With formalities concluded, our host dives in. He tells us today will be comprised mostly of us watching a couple short introductory videos on SCUBA diving, as well as filling out the waiver-packets in front of us. He discussed a bit of his own experience (he’d been diving for something like ten years), and informed us of the general physical requirements (we’d have to be able to swim 200 yards, and tread water for ten minutes). Overall it’s a pretty chill vibe. He cues up the first video and leaves the room, heading downstairs. As the video begins, I can barely hear him instructing another employee to “tell them to leave” – it’s a few minutes after 2 o’clock, and presumably some poor souls had just arrived for orientation. I’m not liking their odds. Goddamn amateurs, I thought.

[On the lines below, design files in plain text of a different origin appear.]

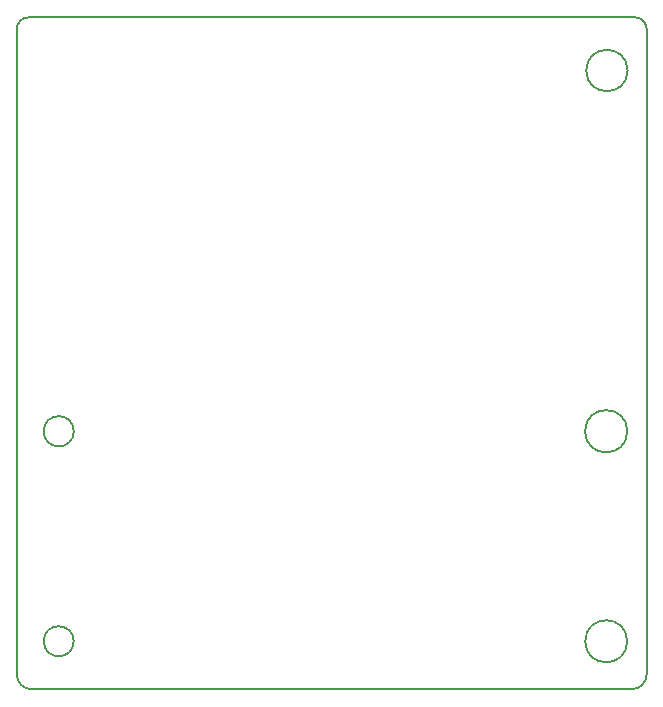
<source format=gbr>
G04 #@! TF.FileFunction,Profile,NP*
%FSLAX46Y46*%
G04 Gerber Fmt 4.6, Leading zero omitted, Abs format (unit mm)*
G04 Created by KiCad (PCBNEW 4.0.4-stable) date 04/18/19 20:28:09*
%MOMM*%
%LPD*%
G01*
G04 APERTURE LIST*
%ADD10C,0.100000*%
%ADD11C,0.150000*%
G04 APERTURE END LIST*
D10*
D11*
X98806000Y-34544000D02*
G75*
G03X97790000Y-35560000I0J-1016000D01*
G01*
X97790000Y-36576000D02*
X97790000Y-35560000D01*
X151130000Y-35560000D02*
G75*
G03X150114000Y-34544000I-1016000J0D01*
G01*
X98806000Y-34544000D02*
X150114000Y-34544000D01*
X151130000Y-36576000D02*
X151130000Y-35560000D01*
X149516226Y-39052500D02*
G75*
G03X149516226Y-39052500I-1751726J0D01*
G01*
X102623913Y-69596000D02*
G75*
G03X102623913Y-69596000I-1277913J0D01*
G01*
X149490303Y-69596000D02*
G75*
G03X149490303Y-69596000I-1789303J0D01*
G01*
X149480134Y-87376000D02*
G75*
G03X149480134Y-87376000I-1779134J0D01*
G01*
X102616000Y-87376000D02*
G75*
G03X102616000Y-87376000I-1270000J0D01*
G01*
X151130000Y-90170000D02*
X151130000Y-36576000D01*
X97790000Y-90170000D02*
X97790000Y-36576000D01*
X149860000Y-91440000D02*
G75*
G03X151130000Y-90170000I0J1270000D01*
G01*
X97790000Y-90170000D02*
G75*
G03X99060000Y-91440000I1270000J0D01*
G01*
X99060000Y-91440000D02*
X149860000Y-91440000D01*
M02*

</source>
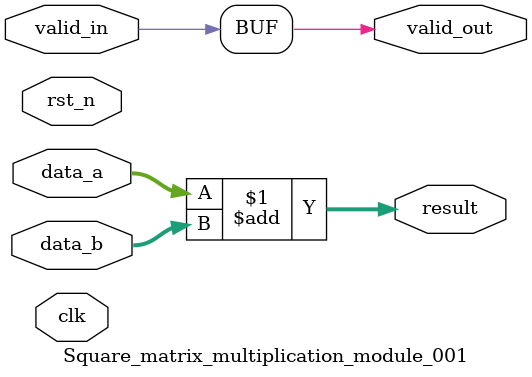
<source format=v>

module Square_matrix_multiplication_module_001 (
    input clk,
    input rst_n,
    input valid_in,
    output valid_out,
    // Add specific ports based on operator type
    input [31:0] data_a,
    input [31:0] data_b,
    output [31:0] result
);

    // Module implementation would go here
    // This is a template - actual implementation depends on the operator
    
        // Matrix multiplication placeholder
    // Actual implementation would require systolic array or similar
    assign result = data_a + data_b; // Simplified
    assign valid_out = valid_in;

endmodule

</source>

The Bamboo Reef train waits for NO-BO-DY. So instead it will be me and Bora Bora Guy, watching movies in a virtually empty classroom.

The videos themselves were pretty light. Showing footage of divers, a narrator urged us to always listen to our instructors, not dive if we’re feeling unwell, and reminded us that ultimately, we’re responsible for our own safety. No real technical details to speak of. Our instructor returned and went over the logistics of how and when in-water training would start, the overall requirements for official SCUBA certification, and the like. We signed our lives away in the waiver-packets, and with that, our 45-minute orientation was concluded. I head downstairs and sign up for the in-water training and $505 later I was officially booked for SCUBA classes. The weekend of December 21st, I’ll be spending Saturday and Sunday, 9am – 6pm, here at Bamboo Reef, training in their pool. Presuming all goes well, at a later date I’ll head south to Monterey Bay to complete my certification with open water dives. But before any of that, I gotta do my homework – an online introductory course, which I’m told would represent two or three hours worth of work. Being fully aware of my less-than-stellar study habits, it’s best I sign off and get right to it.

4 thoughts on “SCUBA Day 1 – Orientation

  1. My dad is a trained scuba diver. You got this! Have fun! And don’t get stung by anything in the ocean that stings. It’s like a video game challenge.